Source records -
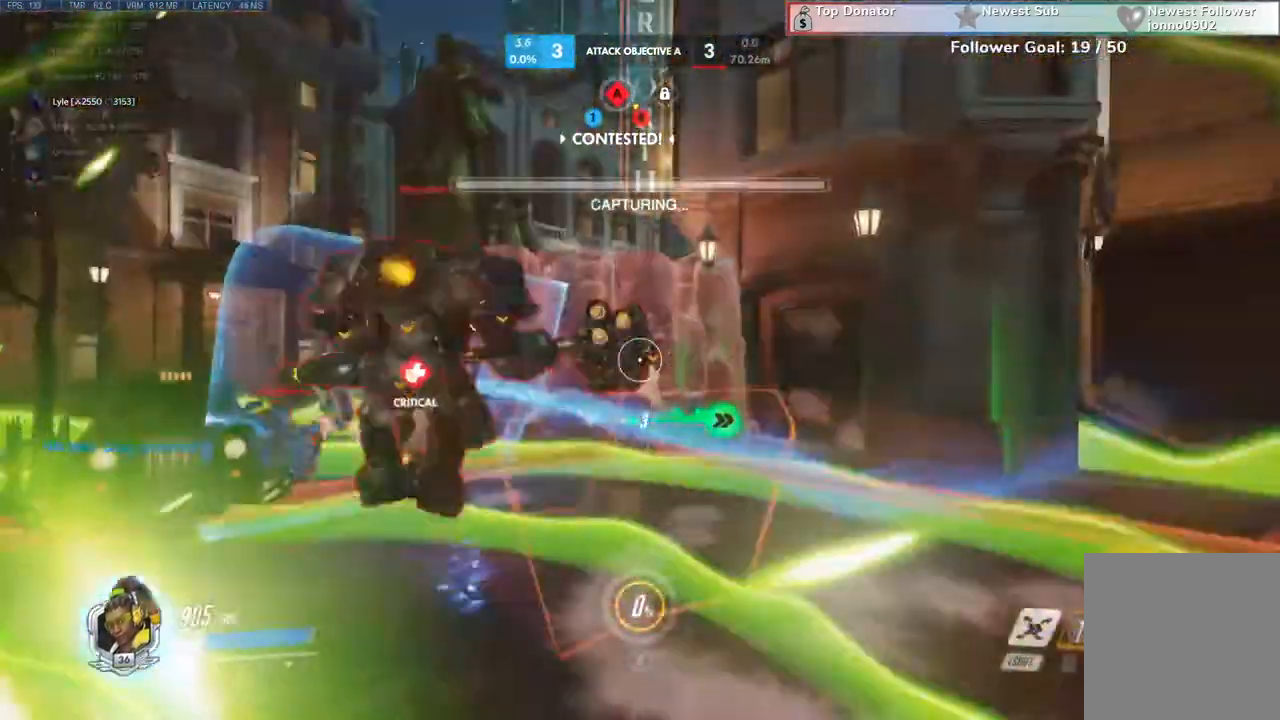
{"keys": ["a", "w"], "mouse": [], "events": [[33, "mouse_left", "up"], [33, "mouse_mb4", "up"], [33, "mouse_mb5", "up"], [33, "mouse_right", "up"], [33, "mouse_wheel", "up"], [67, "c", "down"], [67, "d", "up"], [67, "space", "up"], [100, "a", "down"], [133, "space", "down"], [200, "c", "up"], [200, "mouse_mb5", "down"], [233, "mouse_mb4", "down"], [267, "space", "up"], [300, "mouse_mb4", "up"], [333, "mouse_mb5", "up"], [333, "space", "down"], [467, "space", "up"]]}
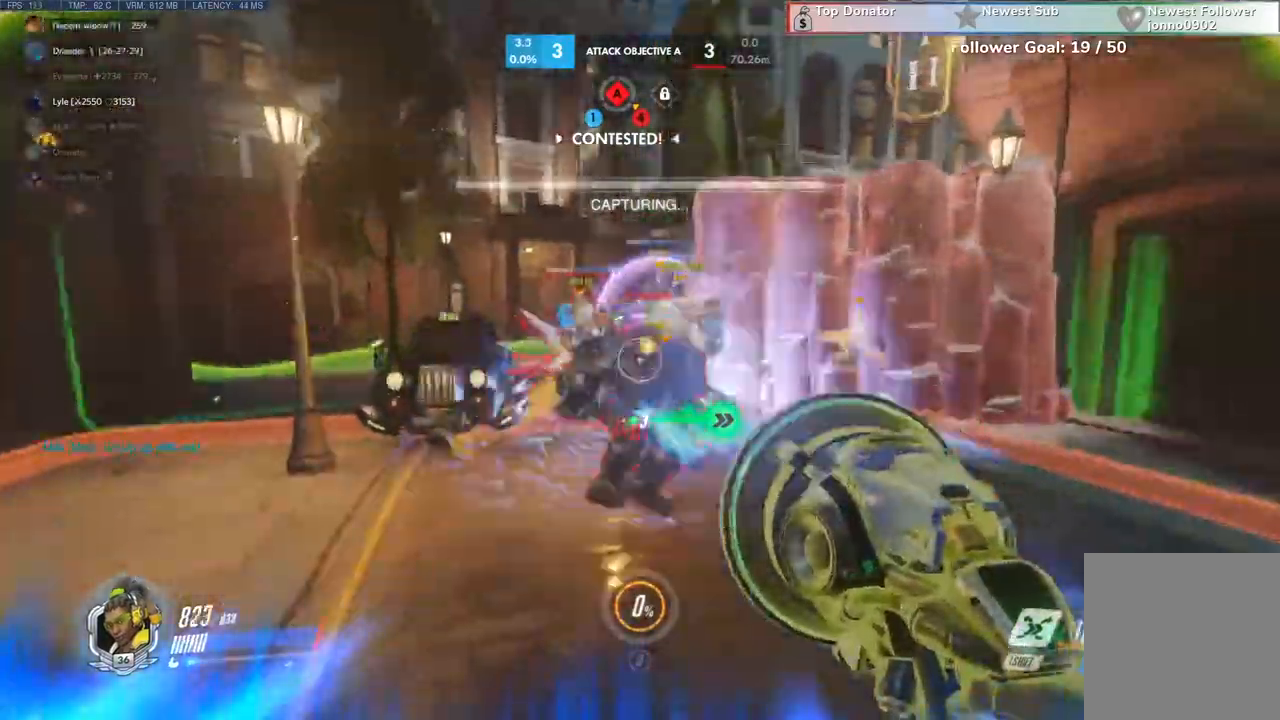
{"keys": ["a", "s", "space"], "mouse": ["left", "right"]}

* * *

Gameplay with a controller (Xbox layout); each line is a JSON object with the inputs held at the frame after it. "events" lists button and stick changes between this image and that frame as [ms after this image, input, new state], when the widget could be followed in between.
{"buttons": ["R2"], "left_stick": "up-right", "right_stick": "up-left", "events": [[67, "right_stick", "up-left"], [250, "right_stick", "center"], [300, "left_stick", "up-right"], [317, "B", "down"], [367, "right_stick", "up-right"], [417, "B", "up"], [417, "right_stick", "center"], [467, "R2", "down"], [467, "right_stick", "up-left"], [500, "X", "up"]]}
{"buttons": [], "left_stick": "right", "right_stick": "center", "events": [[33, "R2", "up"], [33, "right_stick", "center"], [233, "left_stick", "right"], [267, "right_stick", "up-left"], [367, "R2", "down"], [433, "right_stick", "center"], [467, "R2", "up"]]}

* * *

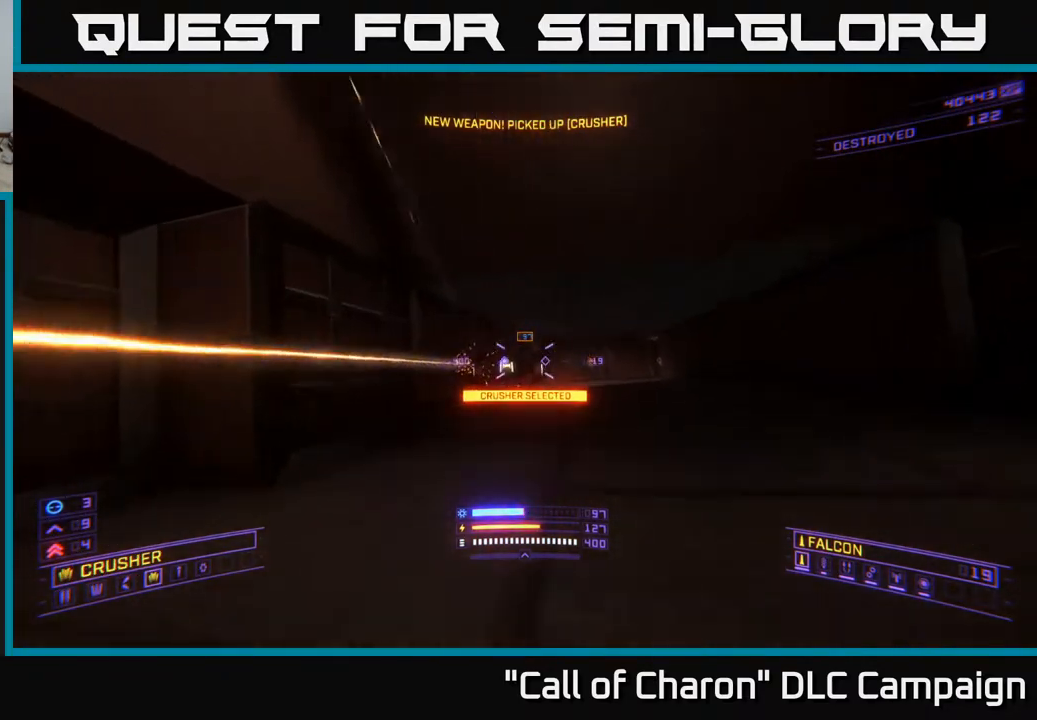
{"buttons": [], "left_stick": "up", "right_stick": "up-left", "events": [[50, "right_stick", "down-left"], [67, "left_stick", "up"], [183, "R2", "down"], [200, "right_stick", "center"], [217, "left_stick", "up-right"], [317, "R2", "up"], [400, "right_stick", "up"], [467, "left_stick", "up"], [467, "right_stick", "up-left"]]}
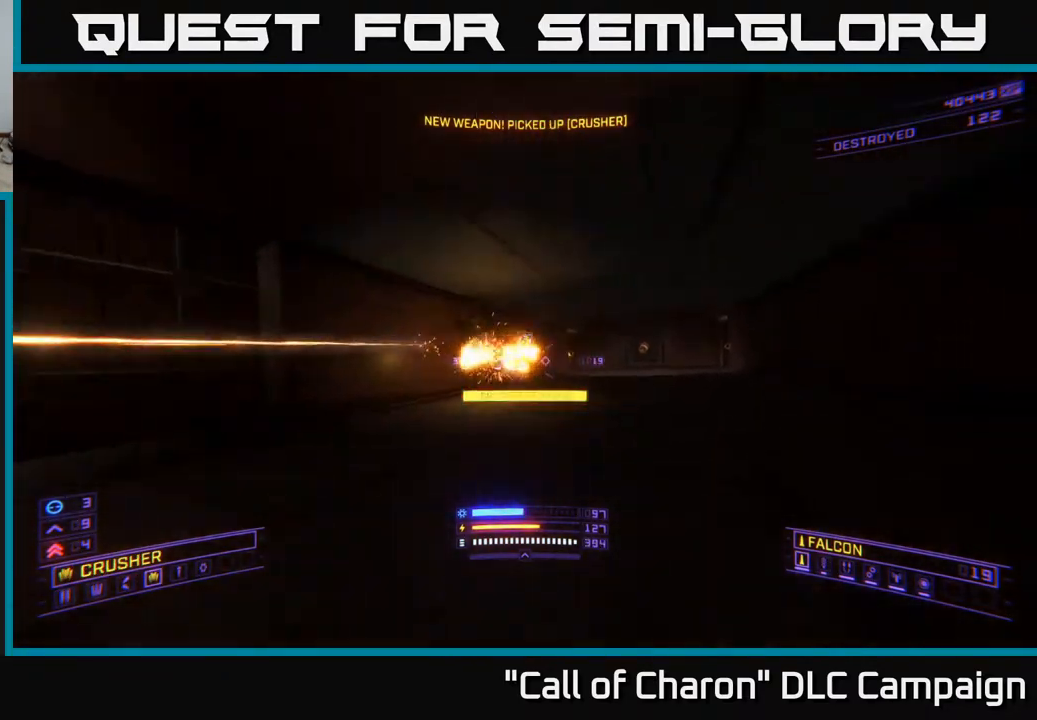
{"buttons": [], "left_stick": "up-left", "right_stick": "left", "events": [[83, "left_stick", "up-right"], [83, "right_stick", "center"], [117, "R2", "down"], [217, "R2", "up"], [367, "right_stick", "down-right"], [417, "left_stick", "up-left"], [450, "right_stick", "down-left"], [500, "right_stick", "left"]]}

Exercise objective - Return solely the number of lines in the data that include the word "center".

Output for this task - 4